- Opening Delimiter -

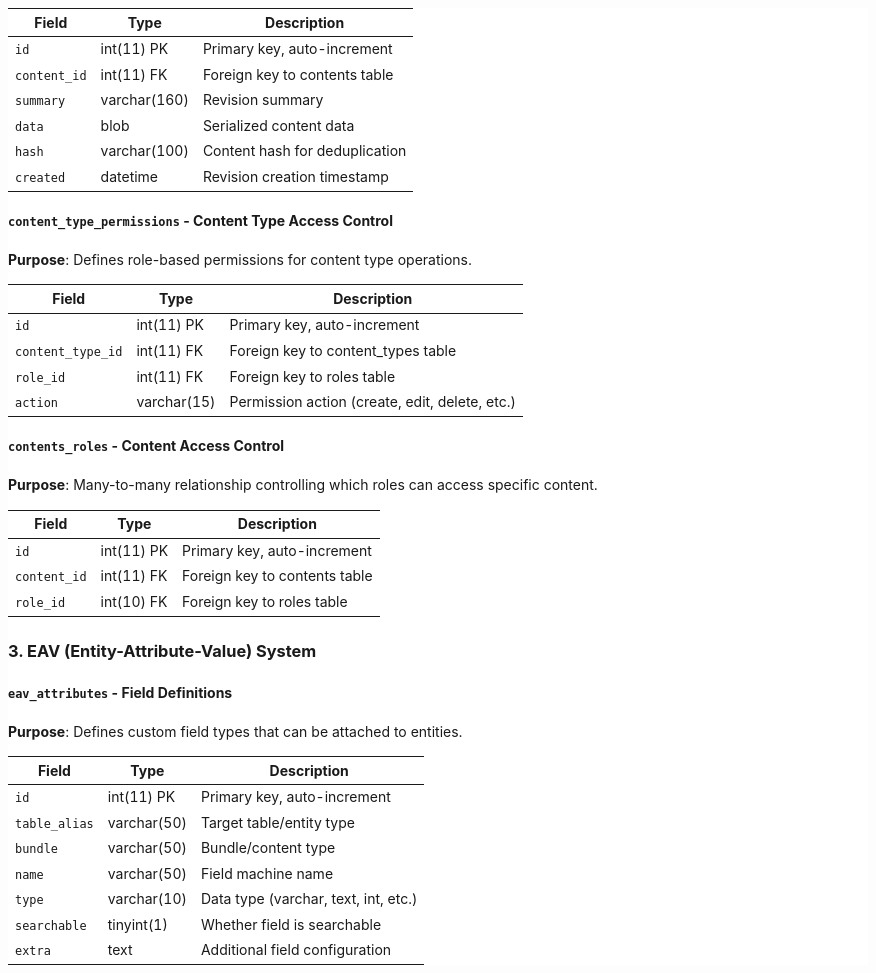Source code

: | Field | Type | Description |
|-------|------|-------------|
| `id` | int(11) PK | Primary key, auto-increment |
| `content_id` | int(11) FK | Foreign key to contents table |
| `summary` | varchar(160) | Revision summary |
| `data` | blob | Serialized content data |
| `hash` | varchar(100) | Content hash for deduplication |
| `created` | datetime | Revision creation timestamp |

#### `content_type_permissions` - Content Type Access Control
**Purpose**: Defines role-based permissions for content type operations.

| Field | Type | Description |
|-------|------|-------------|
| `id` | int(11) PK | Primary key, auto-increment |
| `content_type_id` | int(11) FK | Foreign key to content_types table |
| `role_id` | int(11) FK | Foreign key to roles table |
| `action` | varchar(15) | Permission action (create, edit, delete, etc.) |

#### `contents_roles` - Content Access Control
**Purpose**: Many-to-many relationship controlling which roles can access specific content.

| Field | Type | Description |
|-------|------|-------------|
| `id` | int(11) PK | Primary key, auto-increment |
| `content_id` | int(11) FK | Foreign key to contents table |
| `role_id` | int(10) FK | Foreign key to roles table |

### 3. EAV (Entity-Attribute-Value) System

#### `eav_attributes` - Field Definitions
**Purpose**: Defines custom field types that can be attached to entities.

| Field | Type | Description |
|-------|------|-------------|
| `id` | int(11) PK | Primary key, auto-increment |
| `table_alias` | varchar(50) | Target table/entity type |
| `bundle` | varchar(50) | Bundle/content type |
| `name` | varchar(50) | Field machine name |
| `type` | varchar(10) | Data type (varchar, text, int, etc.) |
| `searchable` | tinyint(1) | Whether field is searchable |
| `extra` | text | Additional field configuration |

- Closing Delimiter -

# Task instructions
Working from the records above, find how many lines contain the string "text" and answer with the bare number.

# Answer to the problem
2